Percy Jackson, played with a big grinned boy band angst by Chris McCarrell (Les Miserables Broadway revival) has quite the voice. At times, he sings with a rock star/glee cast-member greatness, while other times it hovers somewhere on the side of a whine, but he commands the stage with his teenage discomfort coupled with an appealing blend of fun and energy. We happily get on board with him and his crew as they venture out on a killer quest to try to stop an epic war between the Gods. At the same time and during the adventure, he slowly learns that the weaknesses he once viewed as a burden, might actually be the clues to his strengths; a great nod to positivity and embracing our uniqueness, something these kids in the audience gladly take in. To feel a sense of community and friendship is what Percy longs for and finds with Grover, played by the always appealing George Salazar (tick, tick,…BOOM!) and Annabeth, a wonderful perky Kristin Stokes (Fly by Night) at the camp for half bloods.
The rest of the cast, including Salazar, play numerous other characters, monsters, gods, and mortals.

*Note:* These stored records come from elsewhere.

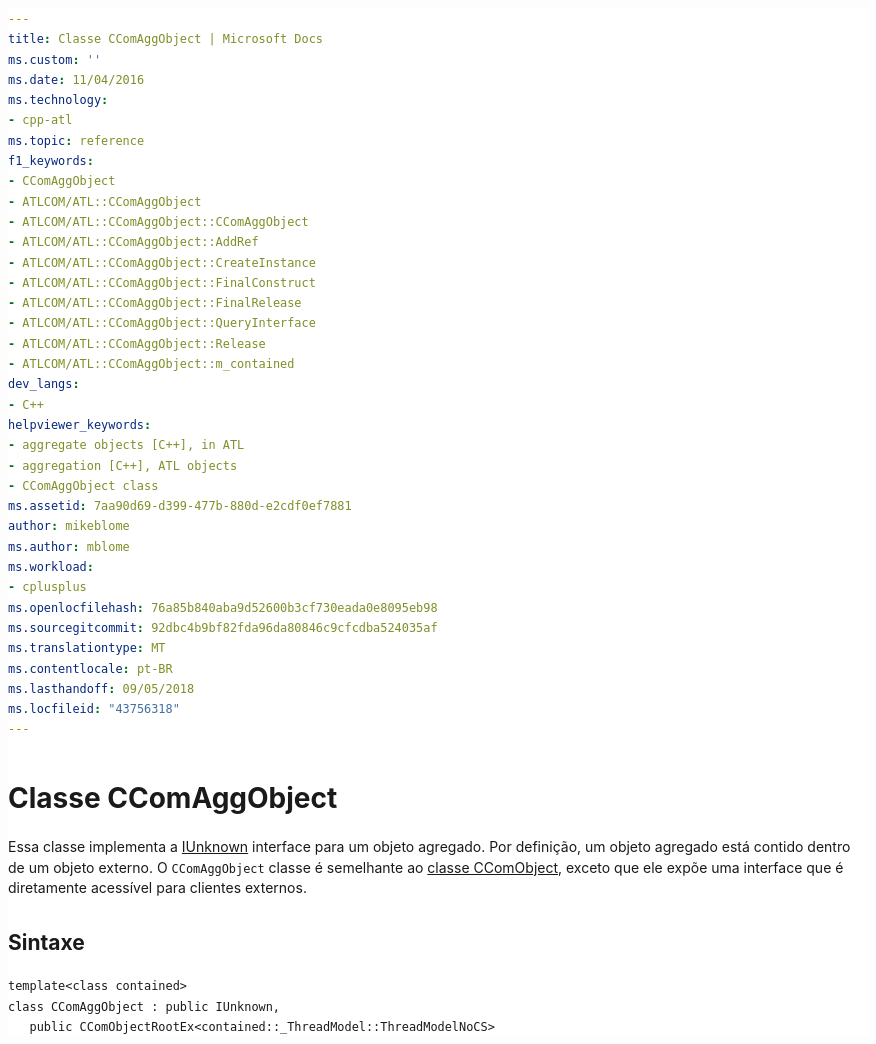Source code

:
 ```yaml
---
title: Classe CComAggObject | Microsoft Docs
ms.custom: ''
ms.date: 11/04/2016
ms.technology:
- cpp-atl
ms.topic: reference
f1_keywords:
- CComAggObject
- ATLCOM/ATL::CComAggObject
- ATLCOM/ATL::CComAggObject::CComAggObject
- ATLCOM/ATL::CComAggObject::AddRef
- ATLCOM/ATL::CComAggObject::CreateInstance
- ATLCOM/ATL::CComAggObject::FinalConstruct
- ATLCOM/ATL::CComAggObject::FinalRelease
- ATLCOM/ATL::CComAggObject::QueryInterface
- ATLCOM/ATL::CComAggObject::Release
- ATLCOM/ATL::CComAggObject::m_contained
dev_langs:
- C++
helpviewer_keywords:
- aggregate objects [C++], in ATL
- aggregation [C++], ATL objects
- CComAggObject class
ms.assetid: 7aa90d69-d399-477b-880d-e2cdf0ef7881
author: mikeblome
ms.author: mblome
ms.workload:
- cplusplus
ms.openlocfilehash: 76a85b840aba9d52600b3cf730eada0e8095eb98
ms.sourcegitcommit: 92dbc4b9bf82fda96da80846c9cfcdba524035af
ms.translationtype: MT
ms.contentlocale: pt-BR
ms.lasthandoff: 09/05/2018
ms.locfileid: "43756318"
---
```

# <a name="ccomaggobject-class"></a>Classe CComAggObject

Essa classe implementa a [IUnknown](/windows/desktop/api/unknwn/nn-unknwn-iunknown) interface para um objeto agregado. Por definição, um objeto agregado está contido dentro de um objeto externo. O `CComAggObject` classe é semelhante ao [classe CComObject](../../atl/reference/ccomobject-class.md), exceto que ele expõe uma interface que é diretamente acessível para clientes externos.

## <a name="syntax"></a>Sintaxe

```
template<class contained>  
class CComAggObject : public IUnknown, 
   public CComObjectRootEx<contained::_ThreadModel::ThreadModelNoCS>
```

All to various degrees of success. Some characterizations are played primarily for laughs and are a bit over the top. Yes, I’m talking to you Salazar in your portrayal of Mr. D, a frustrated God and camp counselor/administrator. It’s fun and hilarious, but somewhere in that performance, a real person would have been a great thing to see. The direction seems to swing wildly from over-the-top clowning to more sincere moments of feeling. While not all the over-acting rings false, it doesn’t always ring true either. Jonathan Raviv (Atlantic Theater’s The Band’s Visit) as Chiron (and others) and James Hayden Rodriguez (Signature Theatre’s Crossing) as Luke (and others, namely his own father/God), are solid and sincere although sometimes the cast are saddled with distracting physical characteristics (Chiron’s gait) and sloppy choreography (Patrick McCollum, who did much better work in The Band’s Visit and Second Stage’s Man from Nebraska). The standout of the group, without a doubt, is the incredibly gifted Carrie Compere (The Color Purple) who magnificently balances playing Percy’s mother (the beautiful empowering song, ‘Strong‘), an Oracle (a fun piece of stage craft magic), and the elevator operator/guide into Hades (a marvelous Little Shop of Horror-esque, ‘D.O.A.‘), all with warmth, grace, humor, and a killer voice. She nearly steals the show every time she opens her mouth.

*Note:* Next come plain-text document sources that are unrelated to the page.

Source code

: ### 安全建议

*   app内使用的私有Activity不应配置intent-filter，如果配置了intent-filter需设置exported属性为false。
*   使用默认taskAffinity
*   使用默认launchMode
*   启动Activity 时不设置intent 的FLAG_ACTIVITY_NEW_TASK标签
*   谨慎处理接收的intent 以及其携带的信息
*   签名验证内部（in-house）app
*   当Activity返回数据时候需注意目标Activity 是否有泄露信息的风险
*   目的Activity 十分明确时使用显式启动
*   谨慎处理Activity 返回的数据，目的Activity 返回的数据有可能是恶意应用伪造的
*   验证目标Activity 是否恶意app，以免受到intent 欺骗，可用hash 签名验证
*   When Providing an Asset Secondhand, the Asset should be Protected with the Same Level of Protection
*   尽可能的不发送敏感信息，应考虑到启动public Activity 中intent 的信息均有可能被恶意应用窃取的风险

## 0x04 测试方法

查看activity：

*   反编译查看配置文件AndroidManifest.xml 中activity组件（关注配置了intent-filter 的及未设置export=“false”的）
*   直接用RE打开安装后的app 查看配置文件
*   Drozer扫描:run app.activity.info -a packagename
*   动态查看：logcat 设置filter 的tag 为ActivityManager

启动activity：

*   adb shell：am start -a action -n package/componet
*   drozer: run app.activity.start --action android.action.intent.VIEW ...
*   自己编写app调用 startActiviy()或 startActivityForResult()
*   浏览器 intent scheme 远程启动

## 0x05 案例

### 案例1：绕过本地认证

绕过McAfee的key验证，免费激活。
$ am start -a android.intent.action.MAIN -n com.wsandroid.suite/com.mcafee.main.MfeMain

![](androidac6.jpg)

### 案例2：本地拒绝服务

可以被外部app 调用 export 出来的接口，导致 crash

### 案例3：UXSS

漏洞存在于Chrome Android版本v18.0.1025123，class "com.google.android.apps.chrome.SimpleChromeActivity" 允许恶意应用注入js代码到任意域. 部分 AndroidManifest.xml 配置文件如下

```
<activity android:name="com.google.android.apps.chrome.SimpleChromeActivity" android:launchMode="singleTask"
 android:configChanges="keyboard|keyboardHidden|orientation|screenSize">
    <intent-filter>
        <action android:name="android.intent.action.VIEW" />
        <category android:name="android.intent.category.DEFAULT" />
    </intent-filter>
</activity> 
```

The overall themes of community and acceptance are wonderful to behold, and joyfully dished out to this mostly young audience. The dysfunctional family of God and their half blood children finding community and salvation, without the hiding and the shame illustrates the inventiveness and power this story has entwined within its DNA. I just wish it came in a better styled package. The design team, made up of set designer, Lee Savage, costume designer, Sydney Maresca, lighting designer, David Lander, and sound designer, Ryan Rumery all look like they could have used some more financial assistance to help this slightly cluttered mess of an environment and give it a good Dear Evan Hansen level makeover. There is a good show hidden amongst the scaffolding and high school production-level kitsch on stage, and although the teens didn’t seem to be bothered, it will take some work to raise this show from pedestrian to God-like.